Crypto Risk Glossary
Risk has a vocabulary, and most blow-ups trace back to a term someone never quite understood. Here are the dozen that matter most — defined in plain English, each linked to a free calculator so you can put the number to work instead of just nodding at it.
The terms that matter
- Position size
- The total value of a trade, chosen so a loss at your stop costs only your fixed risk (e.g. 1% of the account). It is an output of risk and stop distance, never a guess. → Position size calculator
- Stop-loss & take-profit
- The price where your idea is wrong (stop) and where you bank the win (take-profit). Their ratio is your reward-to-risk. → TP/SL calculator
- Leverage
- Borrowed exposure. It multiplies position size, profit, loss and how close liquidation sits — never your edge. The same trade at 1× and 25× carries the same dollar risk but a very different liquidation distance. → Leverage comparison
- Liquidation
- The forced closure of a leveraged position when your margin can no longer cover the loss. Higher leverage moves the liquidation price closer to entry. → Liquidation calculator
- Funding rate
- A periodic payment between long and short traders on perpetual futures (typically every 8h). It is a holding cost, not an exchange fee, and only charged if you hold across settlement. → Funding rate calculator
- Drawdown
- The drop from a peak in your equity. Recovery is asymmetric: a 50% drawdown needs a 100% gain to break even, a 90% drawdown needs 900%. → Drawdown recovery
- Win rate
- The share of trades that are winners. Useful only alongside reward-to-risk — a high win rate with tiny wins and rare huge losses can still lose money. → Expectancy calculator
- Expectancy
- The average profit or loss per trade:
win% × avg win − loss% × avg loss. Positive means the system makes money over many trades; zero or negative means no position size can save it. → Expectancy calculator - Profit factor
- Gross profit divided by gross loss across all trades. Above 1.0 is profitable; 1.5 means you make $1.50 for every $1 lost. Another view of the same edge expectancy measures. → Expectancy calculator
- Kelly criterion
- The bet size that grows capital fastest given your edge and odds. Full Kelly is volatile and assumes perfect stats, so most traders use half or quarter Kelly. → Kelly calculator
- Risk of ruin
- The probability your account falls to a ruin level before your edge plays out. It rises sharply with bet size — the main lever you control. → Risk of ruin calculator
- Volatility & ATR
- How much price moves. Historical volatility (annualised σ) and ATR (average true range) size your stops to the noise of the asset. Both are historical and spike in crashes. → Volatility / ATR
- Correlation
- How closely two assets move together. Three "separate" 1% positions in correlated coins is closer to one 3% bet — and in a crash crypto correlations rush toward 1. → Correlation matrix
- RSI
- A momentum oscillator (0–100) flagging overbought (>70) or oversold (<30) conditions. A confirmation tool, not a buy/sell button — in strong trends it stays stretched for a long time. → RSI screener
Frequently Asked Questions
Where should a beginner start?
With position size, stop-loss and the 1% idea behind expectancy. Liquidation and funding only matter once you use leverage; volatility, correlation and RSI refine decisions later.

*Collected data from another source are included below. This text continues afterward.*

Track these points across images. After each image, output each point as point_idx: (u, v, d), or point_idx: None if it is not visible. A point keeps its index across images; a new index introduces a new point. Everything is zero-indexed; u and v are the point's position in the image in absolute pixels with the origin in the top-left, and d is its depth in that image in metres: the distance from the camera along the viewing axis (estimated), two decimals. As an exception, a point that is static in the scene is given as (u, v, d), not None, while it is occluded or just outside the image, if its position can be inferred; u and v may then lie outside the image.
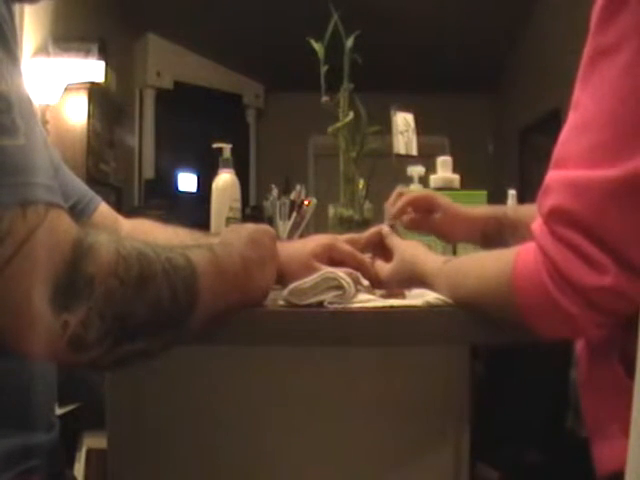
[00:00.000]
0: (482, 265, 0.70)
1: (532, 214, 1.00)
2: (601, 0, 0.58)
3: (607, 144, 0.56)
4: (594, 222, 0.55)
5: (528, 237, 0.61)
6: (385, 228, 0.99)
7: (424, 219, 1.05)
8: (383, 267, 0.92)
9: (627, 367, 0.59)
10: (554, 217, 0.58)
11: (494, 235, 1.03)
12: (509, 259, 0.62)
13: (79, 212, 1.01)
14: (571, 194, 0.57)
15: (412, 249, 0.90)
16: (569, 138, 0.60)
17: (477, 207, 1.08)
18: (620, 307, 0.56)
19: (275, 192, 1.47)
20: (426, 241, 1.07)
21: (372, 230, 1.00)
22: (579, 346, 0.71)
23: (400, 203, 1.03)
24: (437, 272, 0.79)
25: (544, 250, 0.58)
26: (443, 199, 1.05)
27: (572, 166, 0.58)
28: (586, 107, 0.59)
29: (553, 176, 0.60)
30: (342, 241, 0.94)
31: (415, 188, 1.48)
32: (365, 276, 0.86)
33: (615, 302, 0.56)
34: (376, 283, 0.90)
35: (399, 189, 1.07)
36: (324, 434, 0.89)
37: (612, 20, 0.57)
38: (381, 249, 0.97)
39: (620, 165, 0.55)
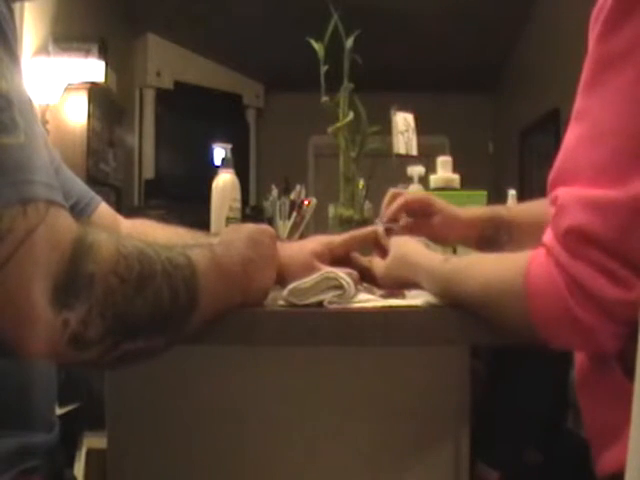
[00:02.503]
0: (488, 272, 0.67)
1: (525, 213, 0.99)
2: (608, 6, 0.56)
3: (623, 157, 0.55)
4: (617, 241, 0.54)
5: (523, 238, 0.60)
6: (380, 229, 0.94)
7: (419, 223, 0.99)
8: (379, 264, 0.90)
9: (625, 369, 0.59)
10: (572, 237, 0.56)
11: (490, 237, 0.98)
12: (519, 272, 0.60)
13: (79, 212, 1.01)
14: (590, 214, 0.55)
15: (405, 247, 0.86)
16: (578, 151, 0.58)
17: (472, 208, 1.03)
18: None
19: (275, 192, 1.47)
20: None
21: (369, 229, 0.96)
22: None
23: (394, 206, 0.97)
24: (432, 271, 0.76)
25: (564, 268, 0.56)
26: (439, 201, 0.99)
27: (586, 182, 0.56)
28: (595, 117, 0.57)
29: (567, 194, 0.57)
30: (339, 241, 0.92)
31: (415, 188, 1.48)
32: (365, 278, 0.86)
33: (636, 314, 0.55)
34: (374, 283, 0.89)
35: (393, 190, 1.01)
36: (324, 434, 0.89)
37: (620, 27, 0.55)
38: (380, 247, 0.95)
39: None
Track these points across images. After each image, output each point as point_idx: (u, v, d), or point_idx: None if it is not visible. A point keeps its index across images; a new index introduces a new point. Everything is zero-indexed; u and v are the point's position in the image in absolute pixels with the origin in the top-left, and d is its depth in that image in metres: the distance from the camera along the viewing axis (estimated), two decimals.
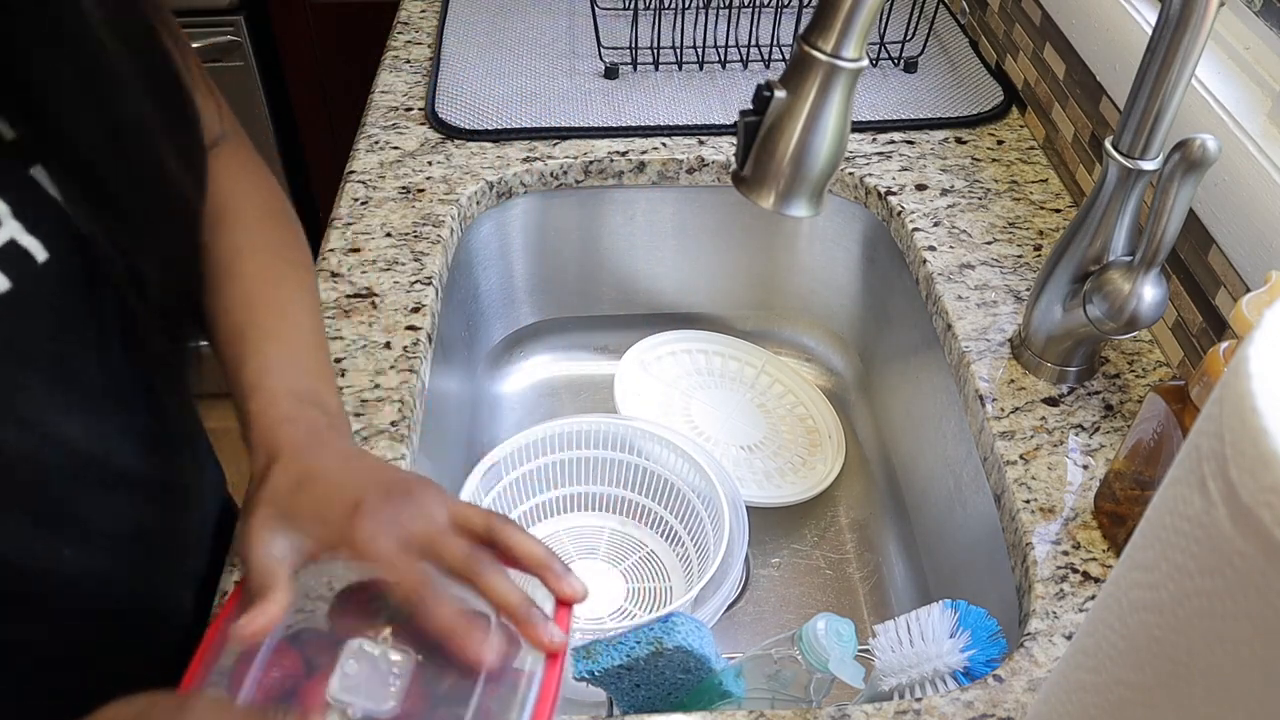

Why link every term to a calculator?
Because a definition you can compute is one you actually understand. Each tool runs in your browser, free, with no sign-up — so you can plug in your own numbers immediately.
Is this glossary financial advice?
No. These are educational definitions and tools for informational purposes only. They explain risk; they do not tell you what to trade.